China’s Canton Fair highlights changing nature of nation’s manufacturing industry amid US trade war
- Tariff war launched by US President Donald Trump in June 2018 accelerated changes in China’s manufacturing and export industries that were already under way
- Some 200,000 potential buyers will still visit 60,767 exhibition booths in Guangzhou during the three week fair as China hangs onto its manufacturing role

When US President Donald Trump imposed tariffs on the first batch of imports from China in June 2018, a move which led to the start of the trade war between the world’s two largest economies, Chinese researchers put on a brave face, arguing that the levies would only have a marginal impact on exports and, therefore, on the overall economy.
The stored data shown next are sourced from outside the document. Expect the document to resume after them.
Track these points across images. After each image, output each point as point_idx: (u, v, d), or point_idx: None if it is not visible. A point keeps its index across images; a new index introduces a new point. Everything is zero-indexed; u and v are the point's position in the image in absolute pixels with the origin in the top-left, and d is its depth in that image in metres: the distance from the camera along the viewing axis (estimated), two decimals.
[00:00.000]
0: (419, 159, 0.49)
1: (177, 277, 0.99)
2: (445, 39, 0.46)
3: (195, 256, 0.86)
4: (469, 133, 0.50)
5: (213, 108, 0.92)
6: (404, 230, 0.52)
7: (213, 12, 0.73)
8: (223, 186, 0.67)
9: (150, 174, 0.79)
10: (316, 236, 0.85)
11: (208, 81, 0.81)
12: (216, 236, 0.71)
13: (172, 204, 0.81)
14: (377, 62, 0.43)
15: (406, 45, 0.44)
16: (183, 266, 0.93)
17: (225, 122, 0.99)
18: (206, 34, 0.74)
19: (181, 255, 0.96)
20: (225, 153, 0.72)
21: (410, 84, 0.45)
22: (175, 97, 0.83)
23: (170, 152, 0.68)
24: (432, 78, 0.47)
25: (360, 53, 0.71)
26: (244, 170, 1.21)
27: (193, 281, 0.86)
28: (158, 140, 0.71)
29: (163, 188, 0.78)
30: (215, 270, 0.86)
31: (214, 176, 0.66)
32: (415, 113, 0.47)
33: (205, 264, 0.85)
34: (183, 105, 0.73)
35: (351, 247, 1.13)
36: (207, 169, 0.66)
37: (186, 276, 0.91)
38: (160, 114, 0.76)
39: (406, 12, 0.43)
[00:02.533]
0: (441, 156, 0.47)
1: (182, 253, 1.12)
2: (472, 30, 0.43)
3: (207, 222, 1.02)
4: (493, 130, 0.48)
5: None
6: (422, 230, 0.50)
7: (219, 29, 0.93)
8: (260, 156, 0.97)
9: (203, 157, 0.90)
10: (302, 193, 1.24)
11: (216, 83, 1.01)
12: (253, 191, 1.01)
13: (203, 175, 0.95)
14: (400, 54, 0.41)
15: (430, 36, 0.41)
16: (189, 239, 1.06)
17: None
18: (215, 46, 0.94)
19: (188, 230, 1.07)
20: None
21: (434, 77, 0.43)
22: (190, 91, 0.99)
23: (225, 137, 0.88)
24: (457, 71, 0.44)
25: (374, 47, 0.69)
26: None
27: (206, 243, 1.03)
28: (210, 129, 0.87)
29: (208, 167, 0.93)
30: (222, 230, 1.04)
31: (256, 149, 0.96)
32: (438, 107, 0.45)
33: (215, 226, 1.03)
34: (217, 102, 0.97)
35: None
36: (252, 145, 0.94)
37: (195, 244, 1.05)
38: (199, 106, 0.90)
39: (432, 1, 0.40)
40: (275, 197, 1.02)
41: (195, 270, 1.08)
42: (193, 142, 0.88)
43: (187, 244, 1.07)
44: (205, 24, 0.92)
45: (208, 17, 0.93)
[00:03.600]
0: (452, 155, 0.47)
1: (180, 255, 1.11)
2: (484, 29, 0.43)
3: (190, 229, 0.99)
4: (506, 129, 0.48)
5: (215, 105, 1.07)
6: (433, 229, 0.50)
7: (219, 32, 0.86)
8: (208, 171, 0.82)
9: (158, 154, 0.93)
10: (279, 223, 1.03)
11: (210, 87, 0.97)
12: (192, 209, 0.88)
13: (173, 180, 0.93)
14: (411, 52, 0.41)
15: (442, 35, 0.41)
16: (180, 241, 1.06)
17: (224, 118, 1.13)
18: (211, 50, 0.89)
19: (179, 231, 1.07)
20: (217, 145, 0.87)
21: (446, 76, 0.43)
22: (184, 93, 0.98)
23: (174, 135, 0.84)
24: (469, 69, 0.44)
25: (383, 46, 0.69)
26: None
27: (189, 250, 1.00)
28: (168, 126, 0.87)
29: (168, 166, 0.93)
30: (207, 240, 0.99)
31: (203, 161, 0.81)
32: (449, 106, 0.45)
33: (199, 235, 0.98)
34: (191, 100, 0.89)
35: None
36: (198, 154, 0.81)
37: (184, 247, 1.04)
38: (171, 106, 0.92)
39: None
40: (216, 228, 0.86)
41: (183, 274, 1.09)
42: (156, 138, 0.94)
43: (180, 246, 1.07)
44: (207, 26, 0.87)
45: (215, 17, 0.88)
That optimism was supported by facts. Among China’s total exports of US$2.3 trillion in 2017, shipments bound for the United States accounted for 19 per cent, suggesting that they played only a marginal role in supporting Chinese economic growth. Wei Jianguo, a former vice-minister at the Ministry of Commerce responsible for foreign trade, even suggested in late 2018 that Africa could replace the US to become China’s top export market by 2023.

But that observation does little to ease the increasing pain of the exhibitors of mostly low-end products at the Canton Fair, China’s oldest and largest export exhibition, which started last week in the southern city of Guangzhou.